When randomly selected, clusters can be assumed to represent the whole (like the city of Atlanta) but with much less time and effort.
Like any good chef knows, you only need a small spoonful to understand what an entire pot of soup tastes like. Scientists know this as well, and they use a variety of sampling techniques to make inferences about a population.In order for a sample to be representative of the population, it must be random. Simple random sampling takes this to heart, and in this technique, each individual must have an equal opportunity to be selected, and each individual selection is independent of the others.

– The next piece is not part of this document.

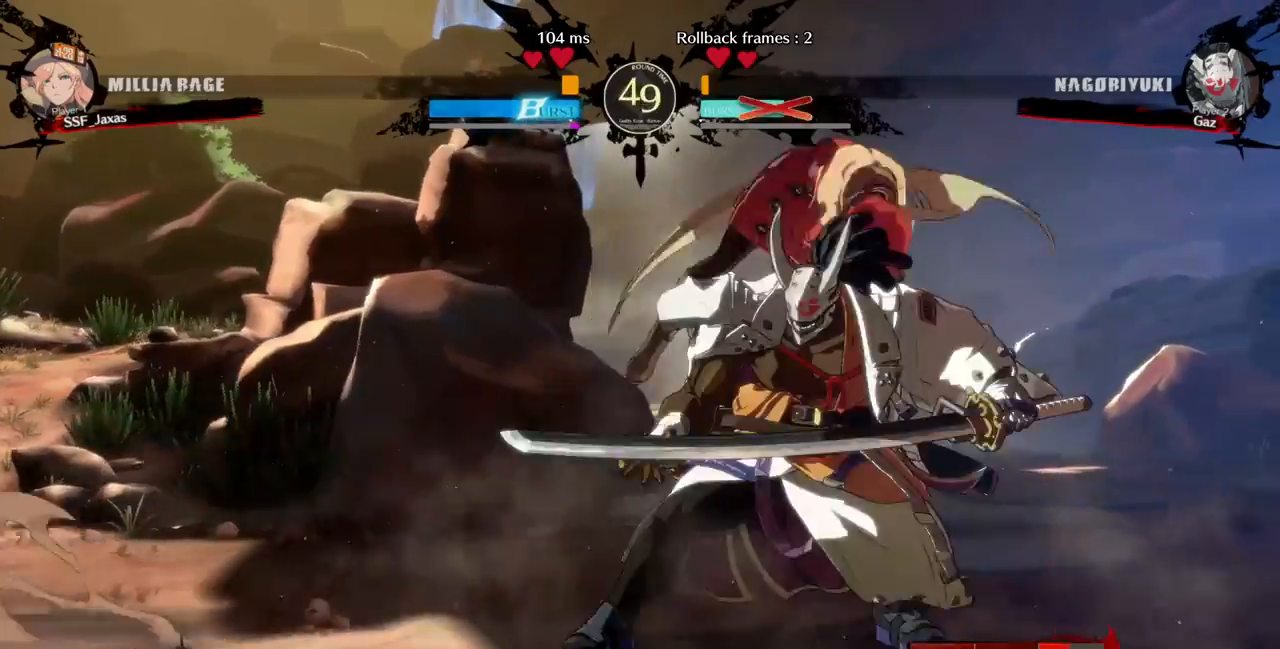
{"dt_ms": 1000, "buttons": []}
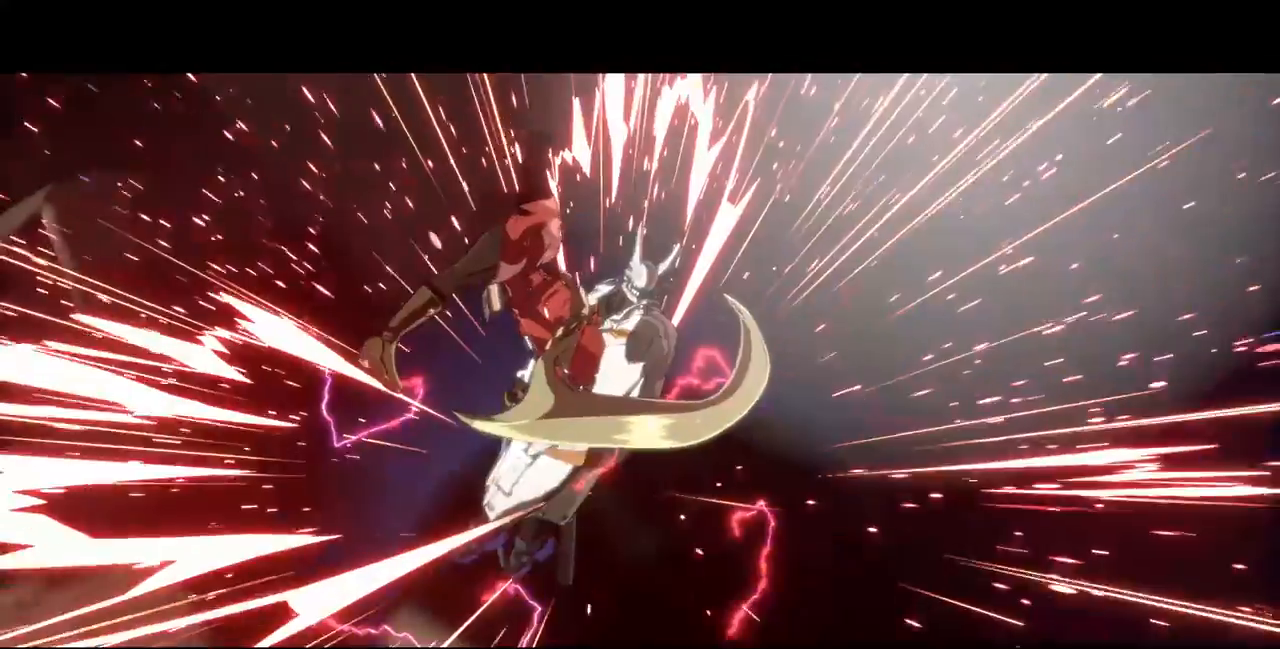
{"dt_ms": 480, "buttons": [], "events": []}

Systematic sampling takes a more ordered approach because samples are selected at specific intervals. As long as the start point is randomly selected, systematic sampling could be every 100th customer, every 3rd tree or every 140th bag of dog food at the factory.Stratified sampling is used to select from different categories within the population. By grouping individuals into relevant categories (such as age or gender), scientists can randomly select samples from smaller populations that are more similar to each other.Finally, cluster sampling is used to divide populations into clusters, which are then randomly sampled. Instead of sampling individuals, the clusters themselves are randomly selected to represent the population as a whole.
You should be able to describe four sampling techniques that allow scientists to make inferences about a population after completing this lesson.